Dataset items =>
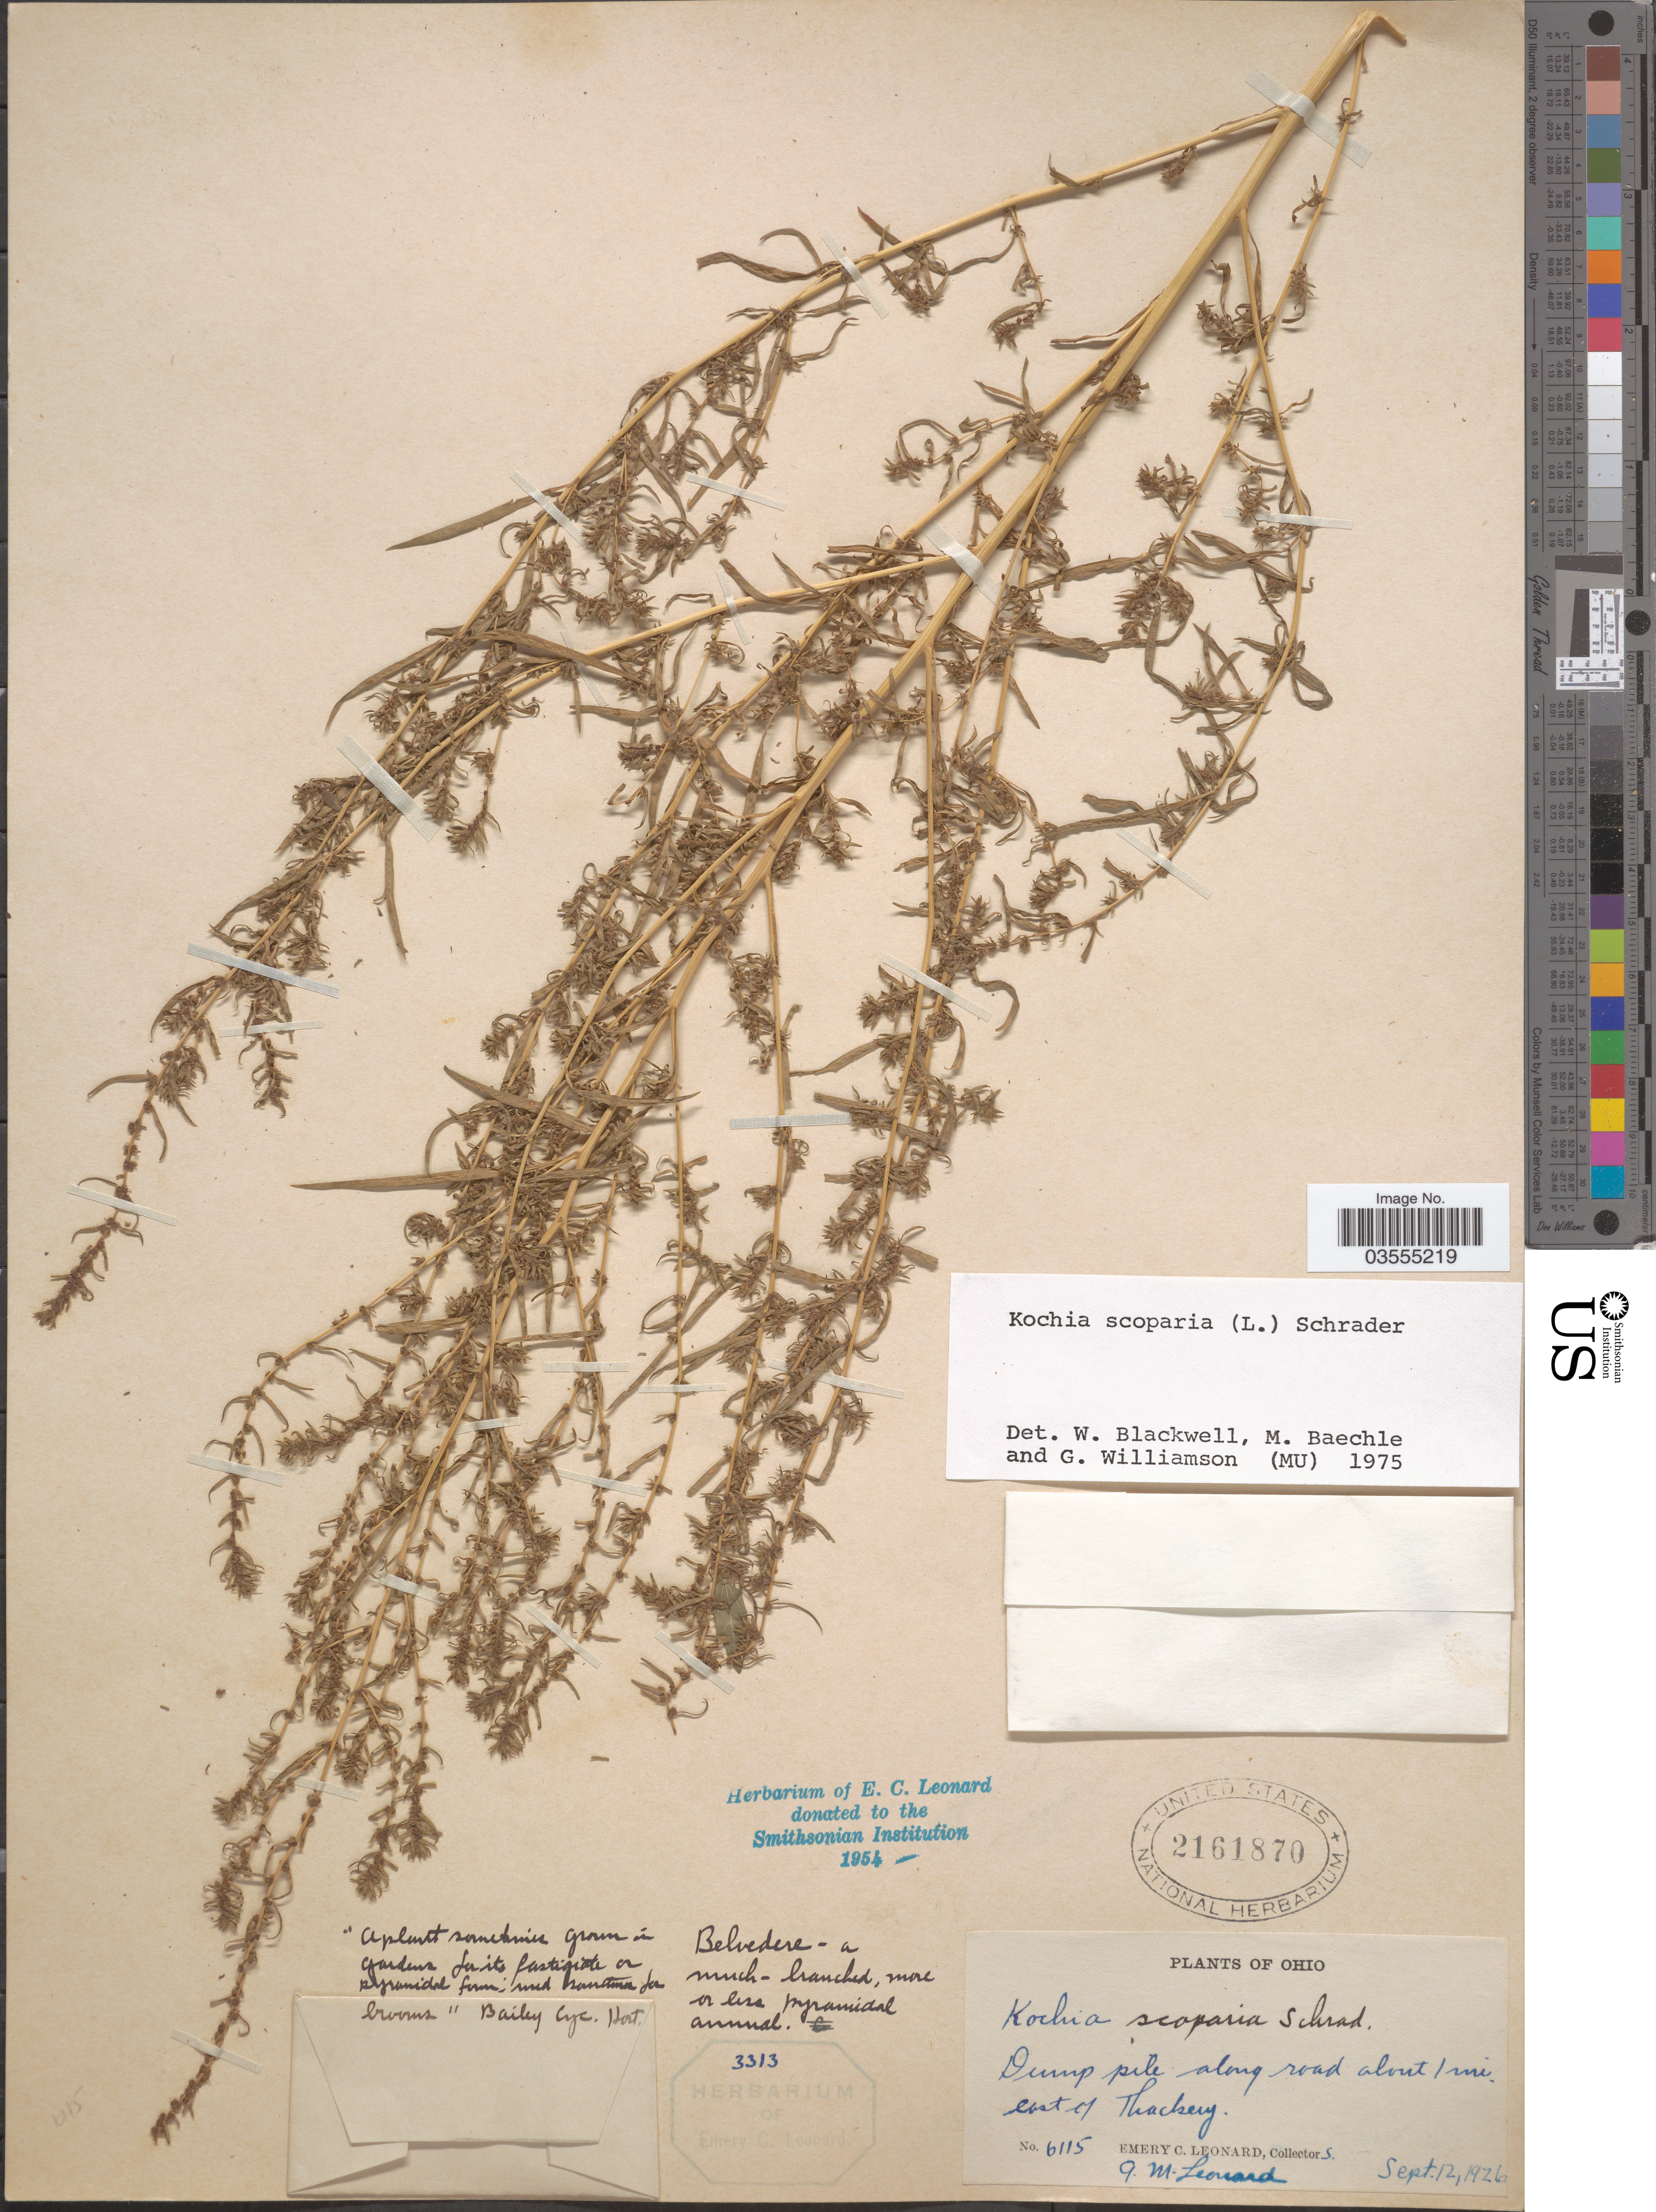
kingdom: Plantae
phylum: Tracheophyta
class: Magnoliopsida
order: Caryophyllales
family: Amaranthaceae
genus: Bassia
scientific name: Bassia scoparia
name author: (L.) Voss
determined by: U.S. National Herbarium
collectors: E. C. Leonard & G. M. Leonard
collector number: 6115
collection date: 1926-09-12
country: United States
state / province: Ohio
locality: Dump pile along road about 1 mi. east of Thackery.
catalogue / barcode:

WRITTEN TASK =>
Replace "collection date" with "date collected" throughout the lines above, leaving everything else unchanged. Omit the pictures from your answer.

RESULT =>
kingdom: Plantae
phylum: Tracheophyta
class: Magnoliopsida
order: Caryophyllales
family: Amaranthaceae
genus: Bassia
scientific name: Bassia scoparia
name author: (L.) Voss
determined by: U.S. National Herbarium
collectors: E. C. Leonard & G. M. Leonard
collector number: 6115
date collected: 1926-09-12
country: United States
state / province: Ohio
locality: Dump pile along road about 1 mi. east of Thackery.
catalogue / barcode:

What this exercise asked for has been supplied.